Who Taught You To Cook?
I’m a Southern girl. We Southern girls grow up learning how to cook, right? Wrong. Despite the fact that my biscuit-making, pressure-cooking grandmother lived with my family as I grew up, I didn’t learn one thing in the kitchen from her. My own mother kept me out. It was never said, but it was implied: “You shouldn’t be cooking. Go study; go write; go do your college applications.”
In a recent round-table discussion with First Lady Michelle Obama around the topic of healthy cooking, she shared a similar tale. Her grandmother worked full time at a bookstore and was the cook of the family. One Sunday afternoon while she was in law school Mrs. Obama got a call from her beloved grandma who asked, “What are you cooking?” Mrs. Obama laughed and recalled her response: “Grandma, I’m not cooking anything. I’m in law school. I don’t cook.” She went on to explain: “I wasn’t even thinking about cooking. It wasn’t something that I thought I needed to do. And there was no place to learn it.” Planning meals and shopping was second nature to her mom and grandmother, but it had skipped a generation.

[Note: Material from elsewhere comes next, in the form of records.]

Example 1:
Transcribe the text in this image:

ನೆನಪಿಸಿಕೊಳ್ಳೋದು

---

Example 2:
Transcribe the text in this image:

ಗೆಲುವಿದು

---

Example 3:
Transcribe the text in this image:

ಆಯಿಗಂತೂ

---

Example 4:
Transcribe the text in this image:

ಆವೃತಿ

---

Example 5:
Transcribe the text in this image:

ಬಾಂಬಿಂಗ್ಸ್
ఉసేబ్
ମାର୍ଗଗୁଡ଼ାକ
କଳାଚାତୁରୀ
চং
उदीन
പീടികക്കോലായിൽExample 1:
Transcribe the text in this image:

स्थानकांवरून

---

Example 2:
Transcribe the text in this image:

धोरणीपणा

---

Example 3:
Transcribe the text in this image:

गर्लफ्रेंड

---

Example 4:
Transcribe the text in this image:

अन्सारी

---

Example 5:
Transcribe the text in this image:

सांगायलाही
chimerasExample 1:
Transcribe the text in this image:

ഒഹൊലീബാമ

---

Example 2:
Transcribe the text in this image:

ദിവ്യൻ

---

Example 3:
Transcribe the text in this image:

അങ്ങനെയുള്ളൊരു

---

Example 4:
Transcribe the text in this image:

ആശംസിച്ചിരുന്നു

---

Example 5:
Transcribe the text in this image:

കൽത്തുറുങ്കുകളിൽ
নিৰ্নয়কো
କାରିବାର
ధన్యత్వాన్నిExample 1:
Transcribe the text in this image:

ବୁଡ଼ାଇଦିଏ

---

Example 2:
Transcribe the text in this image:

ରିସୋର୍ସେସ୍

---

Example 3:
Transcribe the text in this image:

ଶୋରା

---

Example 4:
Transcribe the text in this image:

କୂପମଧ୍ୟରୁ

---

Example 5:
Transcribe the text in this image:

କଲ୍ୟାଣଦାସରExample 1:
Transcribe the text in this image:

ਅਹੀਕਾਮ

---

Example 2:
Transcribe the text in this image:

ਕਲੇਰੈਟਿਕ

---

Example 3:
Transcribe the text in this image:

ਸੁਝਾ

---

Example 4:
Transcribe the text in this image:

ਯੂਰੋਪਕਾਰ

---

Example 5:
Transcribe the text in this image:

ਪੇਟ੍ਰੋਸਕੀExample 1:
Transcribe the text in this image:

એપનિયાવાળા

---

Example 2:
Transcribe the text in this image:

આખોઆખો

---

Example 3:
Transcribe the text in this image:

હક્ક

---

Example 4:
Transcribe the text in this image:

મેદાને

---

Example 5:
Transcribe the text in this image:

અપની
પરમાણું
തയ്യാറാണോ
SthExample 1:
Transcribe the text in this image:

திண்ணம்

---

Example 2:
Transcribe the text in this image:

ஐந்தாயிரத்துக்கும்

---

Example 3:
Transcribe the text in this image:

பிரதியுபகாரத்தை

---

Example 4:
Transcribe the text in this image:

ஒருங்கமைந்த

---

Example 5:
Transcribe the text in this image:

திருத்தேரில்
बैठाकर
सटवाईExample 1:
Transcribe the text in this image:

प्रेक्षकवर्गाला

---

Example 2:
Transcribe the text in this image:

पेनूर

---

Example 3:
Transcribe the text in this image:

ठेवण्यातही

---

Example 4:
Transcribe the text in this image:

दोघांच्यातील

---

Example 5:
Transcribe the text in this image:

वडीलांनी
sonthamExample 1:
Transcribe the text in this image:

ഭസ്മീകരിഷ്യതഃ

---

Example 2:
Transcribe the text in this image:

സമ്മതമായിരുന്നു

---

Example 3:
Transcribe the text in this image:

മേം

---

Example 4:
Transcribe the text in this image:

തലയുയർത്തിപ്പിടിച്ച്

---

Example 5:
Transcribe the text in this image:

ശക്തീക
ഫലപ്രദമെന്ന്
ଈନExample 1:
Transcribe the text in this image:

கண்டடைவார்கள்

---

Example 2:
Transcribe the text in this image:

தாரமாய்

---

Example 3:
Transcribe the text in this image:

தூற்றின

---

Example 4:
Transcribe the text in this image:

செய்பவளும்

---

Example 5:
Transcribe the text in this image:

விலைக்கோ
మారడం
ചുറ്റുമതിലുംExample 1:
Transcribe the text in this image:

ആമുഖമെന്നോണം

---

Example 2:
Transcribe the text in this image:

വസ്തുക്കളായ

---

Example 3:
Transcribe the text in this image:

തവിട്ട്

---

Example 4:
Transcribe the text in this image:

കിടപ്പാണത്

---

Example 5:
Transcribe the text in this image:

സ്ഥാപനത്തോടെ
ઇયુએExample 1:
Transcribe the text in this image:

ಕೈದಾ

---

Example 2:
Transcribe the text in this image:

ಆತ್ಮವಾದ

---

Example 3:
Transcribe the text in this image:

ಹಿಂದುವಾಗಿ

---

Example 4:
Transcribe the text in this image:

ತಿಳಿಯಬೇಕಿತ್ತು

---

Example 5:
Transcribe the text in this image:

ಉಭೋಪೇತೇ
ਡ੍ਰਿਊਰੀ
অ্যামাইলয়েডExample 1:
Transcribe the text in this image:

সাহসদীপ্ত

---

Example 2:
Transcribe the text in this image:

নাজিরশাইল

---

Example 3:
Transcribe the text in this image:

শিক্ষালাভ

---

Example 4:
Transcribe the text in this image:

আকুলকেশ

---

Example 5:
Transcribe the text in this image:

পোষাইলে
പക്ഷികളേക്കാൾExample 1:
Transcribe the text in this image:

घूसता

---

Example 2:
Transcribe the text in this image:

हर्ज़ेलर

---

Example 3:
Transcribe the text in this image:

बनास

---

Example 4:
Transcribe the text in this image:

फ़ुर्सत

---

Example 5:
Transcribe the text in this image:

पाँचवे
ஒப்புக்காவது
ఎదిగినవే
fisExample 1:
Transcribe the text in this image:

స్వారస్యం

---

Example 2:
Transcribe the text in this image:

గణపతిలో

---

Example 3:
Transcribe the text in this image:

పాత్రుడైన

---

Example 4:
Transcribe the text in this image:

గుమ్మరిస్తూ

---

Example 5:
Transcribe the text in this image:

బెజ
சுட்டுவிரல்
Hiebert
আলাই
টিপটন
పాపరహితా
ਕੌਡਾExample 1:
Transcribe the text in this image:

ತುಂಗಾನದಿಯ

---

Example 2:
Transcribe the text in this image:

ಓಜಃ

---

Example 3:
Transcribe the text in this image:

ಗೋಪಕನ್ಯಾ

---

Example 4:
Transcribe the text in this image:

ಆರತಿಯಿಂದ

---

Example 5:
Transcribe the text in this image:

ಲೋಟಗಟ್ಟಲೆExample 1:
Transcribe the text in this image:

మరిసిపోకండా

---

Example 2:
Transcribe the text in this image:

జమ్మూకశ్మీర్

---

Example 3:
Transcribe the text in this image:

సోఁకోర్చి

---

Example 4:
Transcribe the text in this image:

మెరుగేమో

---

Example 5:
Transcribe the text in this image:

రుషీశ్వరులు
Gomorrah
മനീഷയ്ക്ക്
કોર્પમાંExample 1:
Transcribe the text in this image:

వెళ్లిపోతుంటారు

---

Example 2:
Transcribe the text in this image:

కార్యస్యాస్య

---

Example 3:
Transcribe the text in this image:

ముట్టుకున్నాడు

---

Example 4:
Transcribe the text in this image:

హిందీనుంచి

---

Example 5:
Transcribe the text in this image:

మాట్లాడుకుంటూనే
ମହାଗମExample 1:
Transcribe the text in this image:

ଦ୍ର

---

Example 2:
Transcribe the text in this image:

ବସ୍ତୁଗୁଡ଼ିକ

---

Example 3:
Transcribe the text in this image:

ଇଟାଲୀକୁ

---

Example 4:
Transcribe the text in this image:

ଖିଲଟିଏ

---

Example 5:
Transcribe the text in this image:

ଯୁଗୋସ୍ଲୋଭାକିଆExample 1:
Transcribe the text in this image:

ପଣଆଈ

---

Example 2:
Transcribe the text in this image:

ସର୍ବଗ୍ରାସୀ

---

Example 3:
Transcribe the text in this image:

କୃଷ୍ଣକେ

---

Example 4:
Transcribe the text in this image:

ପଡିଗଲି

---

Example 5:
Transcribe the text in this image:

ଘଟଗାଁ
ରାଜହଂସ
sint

Mrs. Obama rightly notes: “We’ve got a whole generation of people like me who learned in the midst of having kids. That’s when you start learning it.” Mrs. Obama said part of their goal of her Let’s Move! campaign is to work with USDA’s MyPlate to equip parents with recipes and simple cooking tips for building healthy meals. Mrs. Obama admits that she didn't get this right at first. Beginners are welcome to this healthy cooking club.
For those of you who still feel like a cooking novice: Start small with trying one new recipe a week from our simple 20-minute recipe collection or from the MyPlate Pinterest boards. Or take cues from supermarket shortcuts and how-to cooking videos. More advanced cooks: Share what you know! Help your friends, pass them your tried and true recipes, and invite them for an evening of cooking.
Who taught you to cook? Are you in a family where the cooking secrets skipped a generation? You're in good company.